Le dirigeant historique Milo Djukanović est reconduit au poste de Premier ministre.

Décembre 2017

Le Monténégro rentre après plusieurs années de négociation dans la structure intégrée de l’OTAN. Le pays est encore en cours de négociation pour intégrer l’Union européenne.

Novembre 2021

Lors du grand sommet de l'Otan à Madrid, le secrétaire général a réaffirmé son attachement au Monténégro. La contribution de Podgorica est considérée comme « non négligeable ».

Août 2022

Un exemple qui révèle toute la réalité politique des Balkans. Une autoroute devant relier la mer Adriatique à la Serbie ne verra probablement jamais le jour. Les dettes sont colossales, les contrats opaques et les appels d'offres inexistants. La Chine, qui a gagné le marché, semble faire durer les travaux afin que les closes de délais soient actionnées. Une technique classique qui n'a dupé aucun officiel du gouvernement de Podgorica. Quelle est la grande clause à actionner en cas de non-paiement ? La vente de n'importe quel terrain dans le pays hors zones militaires et diplomatiques. C'est ainsi que Pékin a eu des vues sur le port en eaux profondes de Bar… Le Monténégro a tout simplement organisé la vente du port à travers ce contrat qui n'avait pas vocation à être honoré. Finalement, ce sont les Français qui payeront la facture de l'autoroute. Pourquoi ? La première raison est que les Anglais et les Américains nous laissent payer la facture.

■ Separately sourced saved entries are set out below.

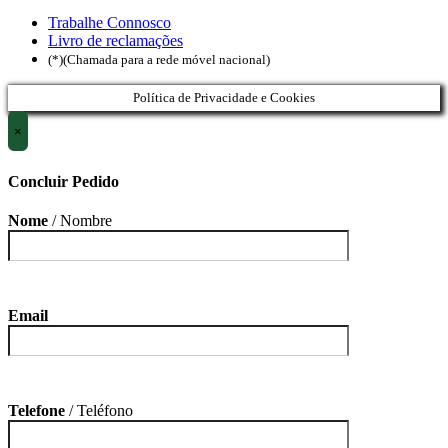
Trabalhe Connosco
Livro de reclamações
(*)(Chamada para a rede móvel nacional)
Política de Privacidade e Cookies
×
Concluir Pedido
Nome
/ Nombre
Email
Telefone
/ Teléfono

La Serbie achète beaucoup de matériel militaire à la France. La trésorerie s'en retrouve quelque peu amortie. La France n'a pas une grande envie de voir le seul accès à la mer de culture serbe aux mains de la Chine. En effaçant la dette du Monténégro, la Chine ne peut actionner les clauses du contrat en cas de non-paiement. Le lecteur appréciera la cocasserie de la situation.